Redditi 2021: contraddizioni sull’acquisto di immobili ristrutturati

Le norme sulla detrazione, apparentemente chiare, sono complicate dalle interpretazioni dell’Agenzia delle Entrate che poi si contraddice.
La detrazione per l’acquisto di immobili ristrutturati venne introdotta con l’art. 9 L. 28.12.2001 n. 448 e prorogata negli anni, sino all’introduzione definitiva nell’art. 16-bis del Tuir, i cui presupposti sono abbastanza semplici e così riassumibili: il contribuente può detrarre dalla propria dichiarazione il 50% del 25% delle spese sostenute per acquistare un’unità immobiliare, nella presunzione che il 25% delle spese sostenute sia relativo alle spese di ristrutturazione, sino a un massimo di 96.000 euro. In pratica, se acquisto un alloggio da un’impresa di costruzioni che ha proceduto alla ristrutturazione dell’immobile, avrò diritto di detrarre il 25% della spesa sostenuta: acquisto di unità abitativa (incluso la pertinenza) per 400.000 euro (Iva compresa), spese di ristrutturazione presunte 25%, pari a 100.000 euro, spese di ristrutturazione da indicare in dichiarazione pari a 96.000 euro, da suddividere in 10 rate annuali.

Il testo dell’art. 16-bis del Tuir indica inoltre che deve trattarsi di interventi di restauro, risanamento conservativo, ristrutturazione edilizia riguardanti interi fabbricati, eseguiti da imprese di costruzione o ristrutturazione immobiliare, cooperative edilizie e che l’atto di vendita venga stipulato entro 18 mesi dal termine dei lavori; sembra tutto semplice: vado dal notaio, acquisto l’immobile, nell’atto viene indicato di tutto e di più, anche in riferimento all’art. 16-bis del Tuir e alla detrazione spettante (l’obbligo di effettuare pagamenti con bonifico bancario è stato soppresso dall’art. 1-bis D.M. 9.05.2002, n. 153 con decorrenza dal 10.08.2002).
Senonché il richiamato art. 16-bis prevede che l’intervento riguardi interi fabbricati: in parole molto semplici se l’impresa ha acquisito un fabbricato composto da 5 unità e ristruttura realizzando sempre 5 unità, deve procedere alla ristrutturazione dell’intero fabbricato e non, ad esempio, ristrutturane 3 e cederne 2 al grezzo o in corso di ristrutturazione.
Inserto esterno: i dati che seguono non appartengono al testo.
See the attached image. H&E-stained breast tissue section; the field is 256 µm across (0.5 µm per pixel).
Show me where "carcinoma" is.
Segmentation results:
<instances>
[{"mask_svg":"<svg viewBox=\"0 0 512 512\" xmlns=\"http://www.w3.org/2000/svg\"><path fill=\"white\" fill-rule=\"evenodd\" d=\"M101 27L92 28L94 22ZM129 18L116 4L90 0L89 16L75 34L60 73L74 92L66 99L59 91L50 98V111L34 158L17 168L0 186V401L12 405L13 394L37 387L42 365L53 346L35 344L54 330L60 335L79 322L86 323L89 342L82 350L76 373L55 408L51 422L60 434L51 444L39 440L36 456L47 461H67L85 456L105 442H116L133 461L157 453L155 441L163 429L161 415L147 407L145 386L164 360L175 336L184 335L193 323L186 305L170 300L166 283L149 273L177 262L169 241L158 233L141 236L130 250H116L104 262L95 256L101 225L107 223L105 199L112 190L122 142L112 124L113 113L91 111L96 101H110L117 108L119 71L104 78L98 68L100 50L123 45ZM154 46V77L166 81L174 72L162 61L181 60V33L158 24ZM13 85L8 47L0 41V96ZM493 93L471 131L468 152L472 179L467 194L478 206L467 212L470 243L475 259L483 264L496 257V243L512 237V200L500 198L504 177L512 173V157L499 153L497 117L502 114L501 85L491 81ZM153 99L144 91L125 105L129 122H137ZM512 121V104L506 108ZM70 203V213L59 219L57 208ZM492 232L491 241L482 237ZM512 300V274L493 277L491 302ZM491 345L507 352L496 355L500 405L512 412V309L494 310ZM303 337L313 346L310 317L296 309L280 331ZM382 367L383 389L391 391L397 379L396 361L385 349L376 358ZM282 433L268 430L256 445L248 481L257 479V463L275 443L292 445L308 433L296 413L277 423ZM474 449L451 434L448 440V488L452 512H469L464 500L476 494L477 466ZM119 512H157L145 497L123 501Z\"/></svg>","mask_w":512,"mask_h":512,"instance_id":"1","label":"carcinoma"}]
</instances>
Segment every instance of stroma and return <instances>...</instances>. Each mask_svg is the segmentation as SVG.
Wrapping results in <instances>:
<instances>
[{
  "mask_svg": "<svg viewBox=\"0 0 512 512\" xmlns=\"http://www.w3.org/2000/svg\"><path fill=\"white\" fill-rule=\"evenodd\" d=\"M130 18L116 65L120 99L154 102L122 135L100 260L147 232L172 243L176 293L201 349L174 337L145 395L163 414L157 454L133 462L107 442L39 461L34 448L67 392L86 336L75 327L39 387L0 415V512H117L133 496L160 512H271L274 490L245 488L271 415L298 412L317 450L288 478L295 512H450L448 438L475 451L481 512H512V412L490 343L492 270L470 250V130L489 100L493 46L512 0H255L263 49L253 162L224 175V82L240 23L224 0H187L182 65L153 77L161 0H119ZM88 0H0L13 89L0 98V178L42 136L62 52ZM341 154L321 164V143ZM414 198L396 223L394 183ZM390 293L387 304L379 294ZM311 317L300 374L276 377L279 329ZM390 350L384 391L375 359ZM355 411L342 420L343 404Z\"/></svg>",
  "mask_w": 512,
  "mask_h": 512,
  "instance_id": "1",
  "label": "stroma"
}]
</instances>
Ma non basta: la circolare 4.04.2017, n. 7/E (ma anche la circolare 8.07.2020, n. 19/E, p. 286) prevede che per procedere alla detrazione occorre che si realizzi anche il presupposto costituito dall’ultimazione dei lavori riguardanti l’intero fabbricato (non dell’unità immobiliare, ma dell’intero fabbricato) e che la detrazione possa essere fruita solo dall’anno di imposta in cui i lavori siano stati ultimati; in parole semplici: con atto di acquisto del 2020, ma ultimazione dei lavori dell’intero fabbricato 2022, la detrazione spetta dal 2022 e non dal 2020.
Tale affermazione si reputa non corretta, in quanto sarebbe sufficiente, a giudizio di chi scrive, il fine lavori parziale relativo all’unità immobiliare ceduta e la documentazione edilizia-urbanistica presentata in Comune, al fine di dimostrare la “ristrutturazione dell’intero fabbricato”.

Sta di fatto poi che l’affermazione di cui sopra viene contraddetta dalla stessa Agenzia delle Entrate nella circolare n. 10.06.2004, n. 24/E, risposta n. 17, laddove al contribuente è concesso di usufruire della detrazione per gli acconti versati a seguito di preliminare registrato entro la data di presentazione della dichiarazione dei redditi nella quale si intende fruire della detrazione: se così è, nel caso in cui i lavori dell’intero fabbricato non risultino ultimati, è preferibile stipulare un preliminare registrato e magari anche trascritto, versando a titolo di acconto l’intero prezzo e procedere alla detrazione in base alla data di versamento dell’acconto.
Poi, fortunatamente, le circolari assumono rilievo all’interno dell’Amministrazione Finanziaria, così come ha avuto modo di affermare la Corte di Cassazione con la sentenza 237/2009.